Stored data entries:
__________________________________________________
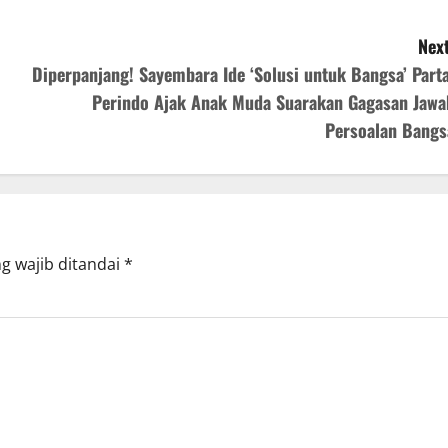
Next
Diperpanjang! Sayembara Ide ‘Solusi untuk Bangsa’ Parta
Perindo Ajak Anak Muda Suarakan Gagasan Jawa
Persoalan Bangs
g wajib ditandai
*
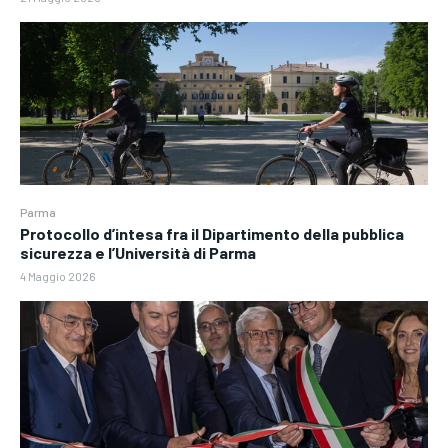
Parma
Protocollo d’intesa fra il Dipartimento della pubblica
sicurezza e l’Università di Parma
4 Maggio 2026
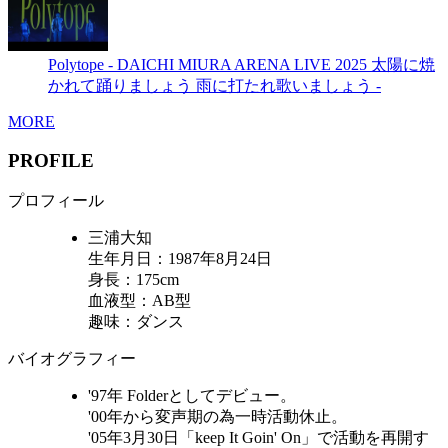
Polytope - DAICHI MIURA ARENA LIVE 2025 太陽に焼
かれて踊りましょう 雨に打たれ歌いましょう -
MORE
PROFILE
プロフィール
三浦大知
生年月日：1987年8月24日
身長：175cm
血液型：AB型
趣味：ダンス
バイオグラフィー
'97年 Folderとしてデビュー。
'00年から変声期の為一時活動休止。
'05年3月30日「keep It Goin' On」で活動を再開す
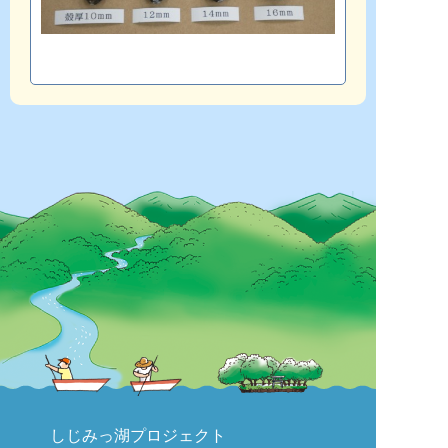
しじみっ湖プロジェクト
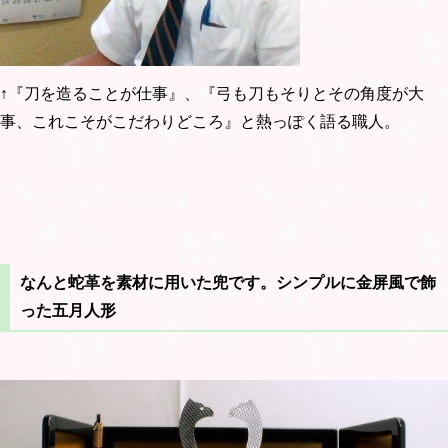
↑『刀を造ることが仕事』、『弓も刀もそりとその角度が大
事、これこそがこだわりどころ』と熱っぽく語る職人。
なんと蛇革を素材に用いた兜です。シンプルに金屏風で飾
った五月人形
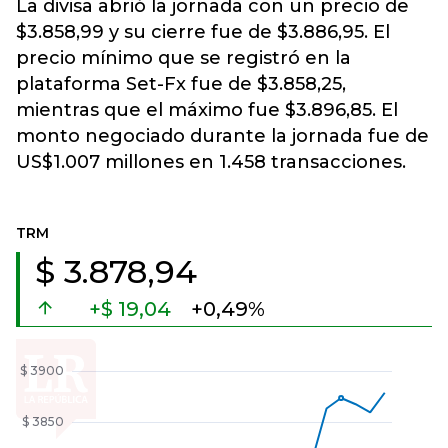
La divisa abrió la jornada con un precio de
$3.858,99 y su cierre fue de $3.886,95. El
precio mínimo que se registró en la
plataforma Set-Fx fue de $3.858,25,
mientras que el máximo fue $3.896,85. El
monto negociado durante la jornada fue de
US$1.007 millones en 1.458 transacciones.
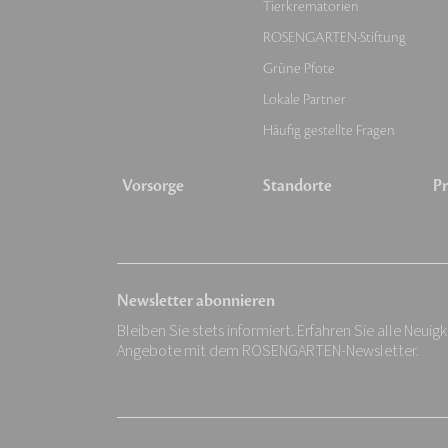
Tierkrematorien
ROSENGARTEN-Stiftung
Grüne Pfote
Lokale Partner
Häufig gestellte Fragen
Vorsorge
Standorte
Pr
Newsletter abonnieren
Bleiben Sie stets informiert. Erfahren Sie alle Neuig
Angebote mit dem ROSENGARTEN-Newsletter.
__________________________________________________
### Try it
Copy every line of text from the records above word for word, omitting the pictures from your answer.

### Finished task
Next
Diperpanjang! Sayembara Ide ‘Solusi untuk Bangsa’ Parta
Perindo Ajak Anak Muda Suarakan Gagasan Jawa
Persoalan Bangs
g wajib ditandai
*
Parma
Protocollo d’intesa fra il Dipartimento della pubblica
sicurezza e l’Università di Parma
4 Maggio 2026
Polytope - DAICHI MIURA ARENA LIVE 2025 太陽に焼
かれて踊りましょう 雨に打たれ歌いましょう -
MORE
PROFILE
プロフィール
三浦大知
生年月日：1987年8月24日
身長：175cm
血液型：AB型
趣味：ダンス
バイオグラフィー
'97年 Folderとしてデビュー。
'00年から変声期の為一時活動休止。
'05年3月30日「keep It Goin' On」で活動を再開す
しじみっ湖プロジェクト
↑『刀を造ることが仕事』、『弓も刀もそりとその角度が大
事、これこそがこだわりどころ』と熱っぽく語る職人。
なんと蛇革を素材に用いた兜です。シンプルに金屏風で飾
った五月人形
La divisa abrió la jornada con un precio de
$3.858,99 y su cierre fue de $3.886,95. El
precio mínimo que se registró en la
plataforma Set-Fx fue de $3.858,25,
mientras que el máximo fue $3.896,85. El
monto negociado durante la jornada fue de
US$1.007 millones en 1.458 transacciones.
Tierkrematorien
ROSENGARTEN-Stiftung
Grüne Pfote
Lokale Partner
Häufig gestellte Fragen
Vorsorge
Standorte
Pr
Newsletter abonnieren
Bleiben Sie stets informiert. Erfahren Sie alle Neuig
Angebote mit dem ROSENGARTEN-Newsletter.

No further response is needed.